# The proposal



## Apostolica (Apr 10, 2009)

Hi, need some advise please. Just got an offer from a large and very connected clothing label to have them come on board as a business partner, they have asked me to give them a figure/percentage of how much of the business I am willing to hand over etc. They will handle all marketing, finance and everything else associated with the books etc. I love to create and design and loathe the business side of things with almost as much passion as I have for actually creating my designs,lol. I have always thought and wanted a business partner and feel this is the right thing to do. How much of my business do you think is fair and reasonable, it will be a very exclusive brand, very limited editions, hollywood fan fare etc. Going to be doing bed linen and many other things as well.
Thanks in advance for your help.

Cheers


----------



## lizziemaxine (Nov 14, 2007)

First thing I would do is talk to an accountant and an attorney about how to do this so that you get what you want/need out of this arrangement. Don't give away too much just so you don't have to do the bookkeeping.
And, good luck with the new adventure.


----------



## Twanabee (Sep 14, 2009)

Sounds like they want you for your design work. I would look for a contract to design for them and if you don't like the mfg. side, you can hire someone to run your shop. You can have the best of both worlds.


----------



## TeesForChange (Jan 17, 2007)

Whatever you end up doing, I don't recommend ever giving up more than 50%. What about if you license your designs to them and you get to keep your company as well?


----------



## jiarby (Feb 8, 2007)

what would bill gates do?


----------



## Apostolica (Apr 10, 2009)

I don't know, what would Bill Gates do? I do not know enough about the man to give an accurate answer to the question.


----------



## abiola (Aug 19, 2013)

Hello everybody, I am new on this forum. Just want to say hi.


----------



## codyjoe (May 6, 2013)

Apostolica said:


> I don't know, what would Bill Gates do? I do not know enough about the man to give an accurate answer to the question.


Of course I would say you should seek an attorney for such a negotiation but if you plan to do this on your own, hit them with a 70/30 split in your favor.


----------



## Printavo (Oct 7, 2007)

Partnerships like that can be very volatile early on in the business. Definitely get a solid contract, know who's responsible for what down to details. I would say go solo for a while to get established before partnering.


----------



## codyjoe (May 6, 2013)

Printavo said:


> Partnerships like that can be very volatile early on in the business. Definitely get a solid contract, know who's responsible for what down to details. I would say go solo for a while to get established before partnering.
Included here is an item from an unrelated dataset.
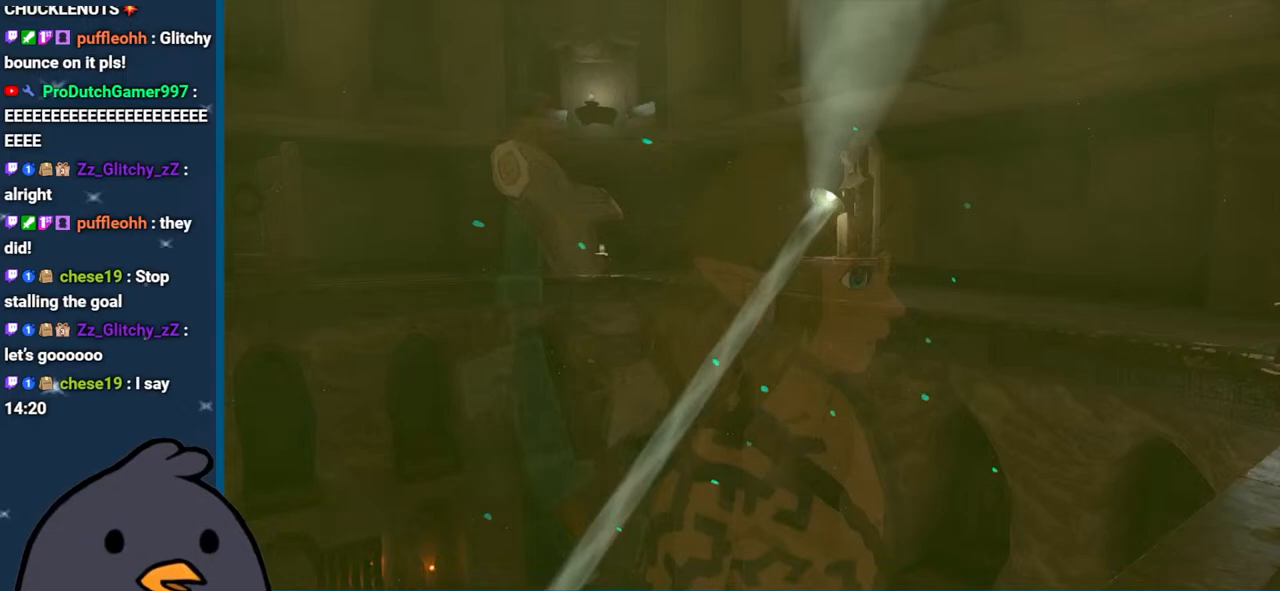
{"buttons": [], "left_stick": "center", "right_stick": "right", "events": [[450, "right_stick", "right"]]}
Yeah you definitely can't go wrong with this approach. If you guys can hash out a reasonable contract and everyone knows their duties then go for it.


----------



## platnumcn (Aug 5, 2013)

I believe that if there is a partnership, there are loopholes and there are risks. If you are ready to bear with all of them, then you should not think twice before going for those.


----------



## blzpowr (Apr 16, 2011)

Apostolica said:


> Hi, need some advise please. Just got an offer from a large and very connected clothing label to have them come on board as a business partner, they have asked me to give them a figure/percentage of how much of the business I am willing to hand over etc. They will handle all marketing, finance and everything else associated with the books etc. I love to create and design and loathe the business side of things with almost as much passion as I have for actually creating my designs,lol. I have always thought and wanted a business partner and feel this is the right thing to do. How much of my business do you think is fair and reasonable, it will be a very exclusive brand, very limited editions, hollywood fan fare etc. Going to be doing bed linen and many other things as well.
> Thanks in advance for your help.
> 
> Cheers


If I understand your statement here, the proposal is they 'partner' and take over all but design. Your question is the split. Okay,..... hy partner with anybody? That (in the US) would leave you open to a lot of potential liabilities and potential disagreements requiring the use of a lawyer in the original set up and possibly don the road to resolve the inevitable disagreements.

If all you want is to design, why not keep it simple and license your designs and creations to them under specific terms and leave all the marketing etc. and details (problems) to them? The only question then is the terms of your licensing agreement, not giving up a percentage in return for the unknown.

That said, any partnership which affords 50/50 is a prescription for legal problems down the road. One side needs control of over 50%. Good luck!


----------